John Stingl’s group at Cancer Research U.K. has been working on characterizing the main populations of breast cells—basal, luminal, and stromal. These facile distinctions do not tell the whole story, though. Some of the luminal cells express the estrogen receptor (ER+) and some are ER-, for example, and some can differentiate to synthesize milk, explained post-doc Dr. Shehata: “It stands to be a lot more complex that what was previously thought.”

She started with single-cell suspensions of cells of mouse or human breast tissue and depleted them of cells bearing endothelial- and hematopoietic markers (“I don’t want to look at nonspecific noise”) and sorted using flow cytometry based on expression of markers such as EpCAM and CD49f expression, known to distinguish basal from luminal cell populations. These, in turn, were screened for expression of about 300 cell-surface markers using BD Lyoplate™ panels, along with markers based on previous studies.

“By doing so we were able to identify further sub-populations within our general basal and luminal markers,” Dr. Shehata said. Among these are several cell-surface markers not previously known for breast. Subpopulations were subjected to various in vivo and in vitro assays to further determine their properties such as differentiation, proliferation, and gene expression. “We now think that there might be three or four different luminal cell types, each having a slightly different function.”

Now, she exclaimed, “we can start to do really cool experiments.”

Her lab is interested in tracing the lineages of the various breast cell populations: “What cell types give rise to daughter cells? Which type of daughter cell?” she asked. Cells can be separated based on their cell surface markers, tagged, and followed in repopulation studies, in mice, and in artificially created 3D culture “mini-breasts”.

Other members of her group are trying to re-create cancers in similar models using cells with oncogenes or tumor suppressors. There are five known molecular subtypes of breast cancer. It now becomes possible to ask whether the different subtypes of breast cancer arise from a single cell type, or whether they can be correlated with the different cell types found within the normal breast.

In Vitro to In Vivo

When all is said and done, an in vitro assay—no matter how sensitive, accurate, or carefully controlled—cannot always predict what happens in the animal model, let alone in a human. Similarly, results from animal testing are not easily translated in ways that can be corroborated by cost-effective, high-throughput in vitro assays.

Xavier Leroy, Ph.D., leads the research program in GPCR drug discovery at Actelion Pharmaceuticals, “from the beginning to entering Phase I.” He wanted the same readouts in 384-well plates as in mice, to move back and forth between in vivo and in vitro.

Actelion has been developing an assay based on splitting luciferase in two and fusing each part of the enzyme to proteins of interest. “As the two proteins interact together you can have a functional luciferase: add [the substrate] luciferin and you can detect light,” he explained.

The system “is universal.
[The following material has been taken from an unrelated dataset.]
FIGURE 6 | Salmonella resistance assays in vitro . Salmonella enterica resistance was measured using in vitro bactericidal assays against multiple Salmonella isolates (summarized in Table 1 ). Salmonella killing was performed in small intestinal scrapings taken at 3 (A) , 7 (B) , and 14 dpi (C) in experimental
It has been in use for more than fifteen years, but not necessarily for drug discovery,” he pointed out. “I apply it for GPCR and to accessory proteins” such as beta arrestins, to screen potential agonists and antagonists.

The assay is inexpensive, straightforward, and fast, and works with both adherent and suspension cultures: just incubate the luciferin with the compound-treated cells for five minutes and read in a standard luminescence reader. There is no need to wash or lyse the cells. In addition, it can be read in real time, as opposed to the beta galactosidase assay on which it is based.
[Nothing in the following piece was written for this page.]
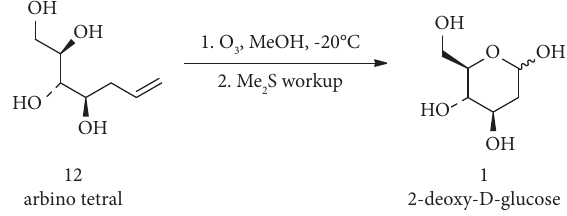
Figure 6: Synthesis of 2-deoxy-D-glucose (1).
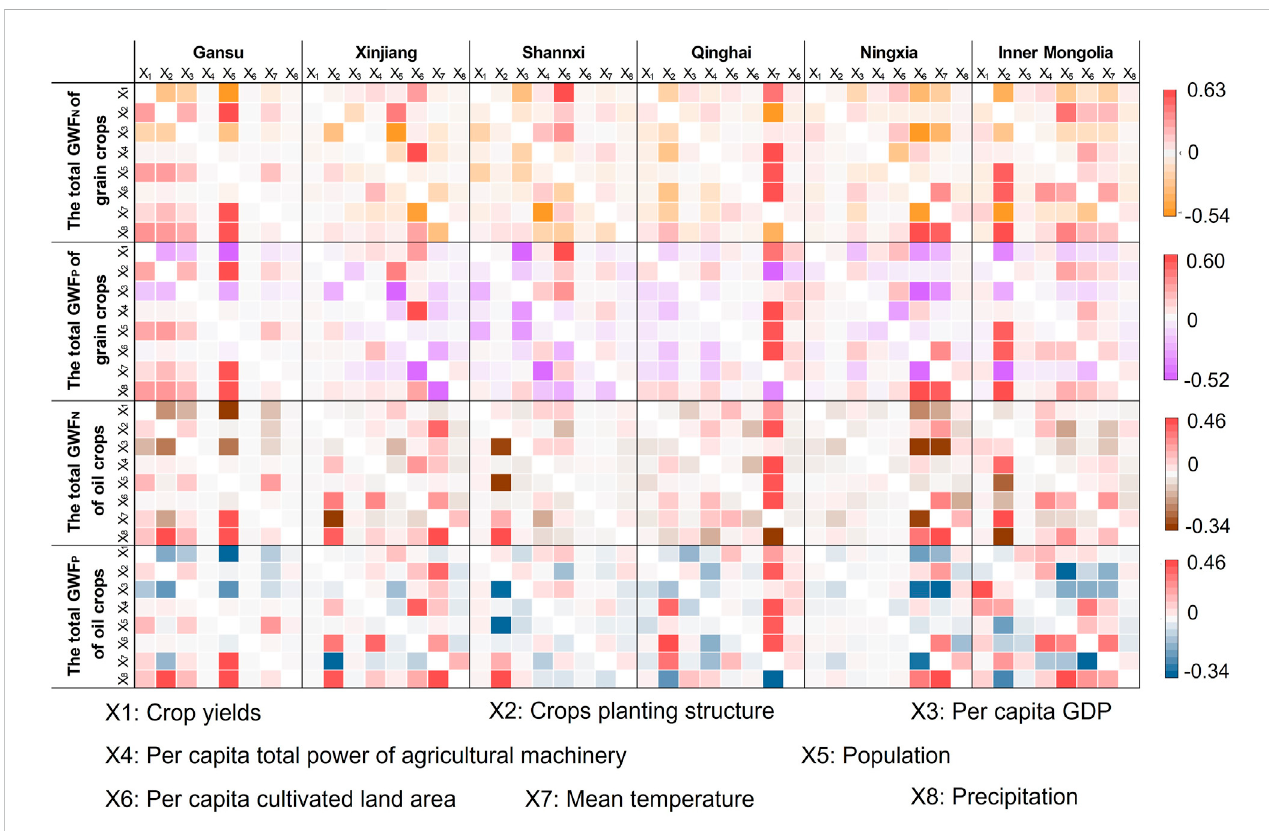
FIGURE 7 Indirect effects of various factors on the total GWF of grain crops and oil crops in the six western provinces.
Yet the principal reason Dr. Leroy is adapting it to luciferase is “to have a system that can be studied in animal models,” which cannot be done with colorimetric assays, including fluorescence, he said. “Otherwise we never know if our drug actually will find our target in vivo, and at which levels, and whether it can block the target.”

Images presented by Dr. Leroy showed luciferase activity in subcutaneous tumors, recorded by an in vivo bioluminescence imaging system, after mice were treated with active compound but not vehicle.

Another advantage: “we don’t have to sacrifice the mice—we can reuse them,” he said.